Quoted passage >>
____

How Can I Prevent an Exception Raised By a Child Taking Down the Whole Nursery

Question

Consider the following code:

import trio


async def broken_fn():
    await trio.sleep(4)
    print(1 / 0)


async def worker_fn():
    while True:
        print("working...")
        await trio.sleep(1)


async def main():
    async with trio.open_nursery() as nursery:
        nursery.start_soon(broken_fn)
        nursery.start_soon(worker_fn)


trio.run(main)

How do I prevent the exception raised by broken_fn to abort its siblings in the nursery without touching the definition of broken_fn? Is the following the best way?

async def main():
    async def supress(fn):
        try:
            await fn()
        except Exception as e:
            print(f"caught {e}!")

    async with trio.open_nursery() as nursery:
        nursery.start_soon(supress, broken_fn)
        nursery.start_soon(worker_fn)

Do I have any other options?

Answer 1

There is no mechanism in start_soon() to ignore exceptions, if that's what you're looking for.

You could also do this in a generic fashion, so as not to build wrappers for each individual function:

from contextlib import suppress
from functools import wraps
from typing import Callable

def suppressed(func: Callable, *exceptions: BaseException):
    @wraps(func)
    async def wrapper(*args, **kwargs):
        with suppress(*exceptions):
            return await func(*args, **kwargs)
        
    return wrapper

Then:

async with trio.open_nursery() as nursery:
    nursery.start_soon(suppressed(broken_fn, Exception))
    nursery.start_soon(worker_fn)

____

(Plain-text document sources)

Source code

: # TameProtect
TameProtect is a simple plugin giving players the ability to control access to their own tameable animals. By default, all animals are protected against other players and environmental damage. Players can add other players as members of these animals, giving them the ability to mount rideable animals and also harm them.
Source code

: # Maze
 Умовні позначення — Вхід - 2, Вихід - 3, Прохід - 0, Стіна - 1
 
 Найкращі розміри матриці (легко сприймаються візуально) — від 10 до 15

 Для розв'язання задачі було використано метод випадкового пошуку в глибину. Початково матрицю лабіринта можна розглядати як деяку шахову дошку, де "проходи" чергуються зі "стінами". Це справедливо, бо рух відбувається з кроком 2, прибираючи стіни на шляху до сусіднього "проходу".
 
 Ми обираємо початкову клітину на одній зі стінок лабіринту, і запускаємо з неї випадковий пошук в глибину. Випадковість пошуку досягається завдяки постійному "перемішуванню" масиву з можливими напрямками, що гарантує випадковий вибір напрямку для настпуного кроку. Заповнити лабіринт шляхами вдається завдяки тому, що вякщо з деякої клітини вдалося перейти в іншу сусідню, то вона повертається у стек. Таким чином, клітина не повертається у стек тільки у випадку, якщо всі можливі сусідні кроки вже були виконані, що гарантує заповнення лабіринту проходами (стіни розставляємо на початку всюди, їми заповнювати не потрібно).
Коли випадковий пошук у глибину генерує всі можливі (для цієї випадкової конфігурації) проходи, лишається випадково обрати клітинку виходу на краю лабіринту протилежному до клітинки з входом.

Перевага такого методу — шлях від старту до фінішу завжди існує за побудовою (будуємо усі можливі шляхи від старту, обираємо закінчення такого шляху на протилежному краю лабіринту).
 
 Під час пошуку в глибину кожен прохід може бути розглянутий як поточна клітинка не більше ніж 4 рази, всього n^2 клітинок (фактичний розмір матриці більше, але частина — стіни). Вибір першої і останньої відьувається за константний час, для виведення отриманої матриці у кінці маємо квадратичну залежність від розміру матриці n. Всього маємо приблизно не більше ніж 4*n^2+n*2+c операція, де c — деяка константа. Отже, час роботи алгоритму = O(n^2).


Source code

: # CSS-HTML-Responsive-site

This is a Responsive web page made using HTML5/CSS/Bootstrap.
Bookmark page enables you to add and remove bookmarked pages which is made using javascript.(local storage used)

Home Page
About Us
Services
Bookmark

____

Work instructions >>
• A. From the thread about trio nursery exceptions, copy the passage that begins at the words "except Exception as" and stops after "you're looking for.".
• B. In the listing, substitute "JavaScript" for "javascript" in the lines from the one containing "This is a Responsive" through the end of the listing, and give those lines back with nothing else changed.

Responses to the tasks >>
• A.
except Exception as e:
            print(f"caught {e}!")

    async with trio.open_nursery() as nursery:
        nursery.start_soon(supress, broken_fn)
        nursery.start_soon(worker_fn)

Do I have any other options?

Answer 1

There is no mechanism in start_soon() to ignore exceptions, if that's what you're looking for.

• B.
This is a Responsive web page made using HTML5/CSS/Bootstrap.
Bookmark page enables you to add and remove bookmarked pages which is made using JavaScript.(local storage used)

Home Page
About Us
Services
Bookmark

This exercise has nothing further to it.